• **Brief**
Convert the text read from all of the records below into a numbered list with one line per item, leaving out any blank lines. Keep the pictures out of your answer.

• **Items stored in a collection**
<<<<

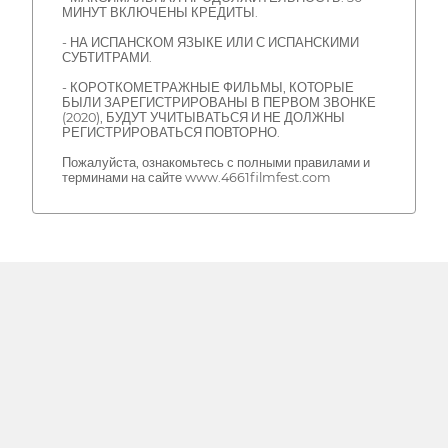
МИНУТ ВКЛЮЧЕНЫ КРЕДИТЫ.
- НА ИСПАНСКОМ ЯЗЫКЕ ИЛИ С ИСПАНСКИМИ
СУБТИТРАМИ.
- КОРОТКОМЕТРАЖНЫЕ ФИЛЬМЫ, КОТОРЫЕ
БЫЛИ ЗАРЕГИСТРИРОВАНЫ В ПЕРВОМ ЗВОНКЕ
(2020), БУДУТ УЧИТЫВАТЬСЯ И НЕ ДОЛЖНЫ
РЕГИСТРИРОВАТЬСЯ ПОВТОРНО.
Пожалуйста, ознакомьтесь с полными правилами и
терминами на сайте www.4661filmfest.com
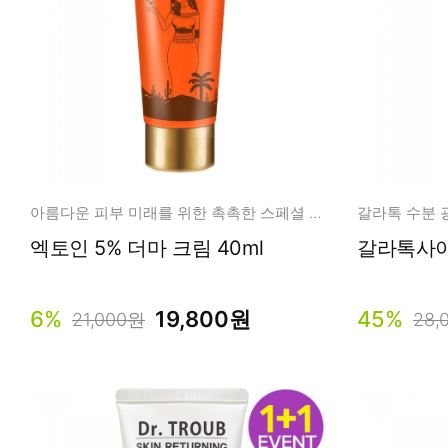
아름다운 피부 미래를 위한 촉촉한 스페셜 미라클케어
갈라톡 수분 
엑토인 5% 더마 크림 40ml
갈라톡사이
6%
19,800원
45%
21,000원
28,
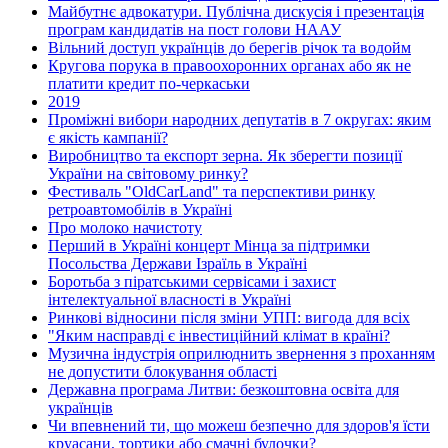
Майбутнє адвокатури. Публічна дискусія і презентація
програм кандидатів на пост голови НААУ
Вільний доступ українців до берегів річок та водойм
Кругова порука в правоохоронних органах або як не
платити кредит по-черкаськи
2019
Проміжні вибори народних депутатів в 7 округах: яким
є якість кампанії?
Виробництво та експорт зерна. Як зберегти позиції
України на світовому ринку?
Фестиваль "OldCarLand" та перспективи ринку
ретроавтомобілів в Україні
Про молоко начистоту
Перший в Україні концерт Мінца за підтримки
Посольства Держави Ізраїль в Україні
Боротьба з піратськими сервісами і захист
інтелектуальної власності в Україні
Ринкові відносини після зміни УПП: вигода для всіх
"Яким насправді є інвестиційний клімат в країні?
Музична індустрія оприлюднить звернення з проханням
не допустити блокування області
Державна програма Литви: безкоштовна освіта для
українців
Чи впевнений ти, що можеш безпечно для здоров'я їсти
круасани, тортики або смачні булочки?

>>>>

• **Solution**
1. МИНУТ ВКЛЮЧЕНЫ КРЕДИТЫ.
2. - НА ИСПАНСКОМ ЯЗЫКЕ ИЛИ С ИСПАНСКИМИ
3. СУБТИТРАМИ.
4. - КОРОТКОМЕТРАЖНЫЕ ФИЛЬМЫ, КОТОРЫЕ
5. БЫЛИ ЗАРЕГИСТРИРОВАНЫ В ПЕРВОМ ЗВОНКЕ
6. (2020), БУДУТ УЧИТЫВАТЬСЯ И НЕ ДОЛЖНЫ
7. РЕГИСТРИРОВАТЬСЯ ПОВТОРНО.
8. Пожалуйста, ознакомьтесь с полными правилами и
9. терминами на сайте www.4661filmfest.com
10. 아름다운 피부 미래를 위한 촉촉한 스페셜 미라클케어
11. 갈라톡 수분 
12. 엑토인 5% 더마 크림 40ml
13. 갈라톡사이
14. 6%
15. 19,800원
16. 45%
17. 21,000원
18. 28,
19. Майбутнє адвокатури. Публічна дискусія і презентація
20. програм кандидатів на пост голови НААУ
21. Вільний доступ українців до берегів річок та водойм
22. Кругова порука в правоохоронних органах або як не
23. платити кредит по-черкаськи
24. 2019
25. Проміжні вибори народних депутатів в 7 округах: яким
26. є якість кампанії?
27. Виробництво та експорт зерна. Як зберегти позиції
28. України на світовому ринку?
29. Фестиваль "OldCarLand" та перспективи ринку
30. ретроавтомобілів в Україні
31. Про молоко начистоту
32. Перший в Україні концерт Мінца за підтримки
33. Посольства Держави Ізраїль в Україні
34. Боротьба з піратськими сервісами і захист
35. інтелектуальної власності в Україні
36. Ринкові відносини після зміни УПП: вигода для всіх
37. "Яким насправді є інвестиційний клімат в країні?
38. Музична індустрія оприлюднить звернення з проханням
39. не допустити блокування області
40. Державна програма Литви: безкоштовна освіта для
41. українців
42. Чи впевнений ти, що можеш безпечно для здоров'я їсти
43. круасани, тортики або смачні булочки?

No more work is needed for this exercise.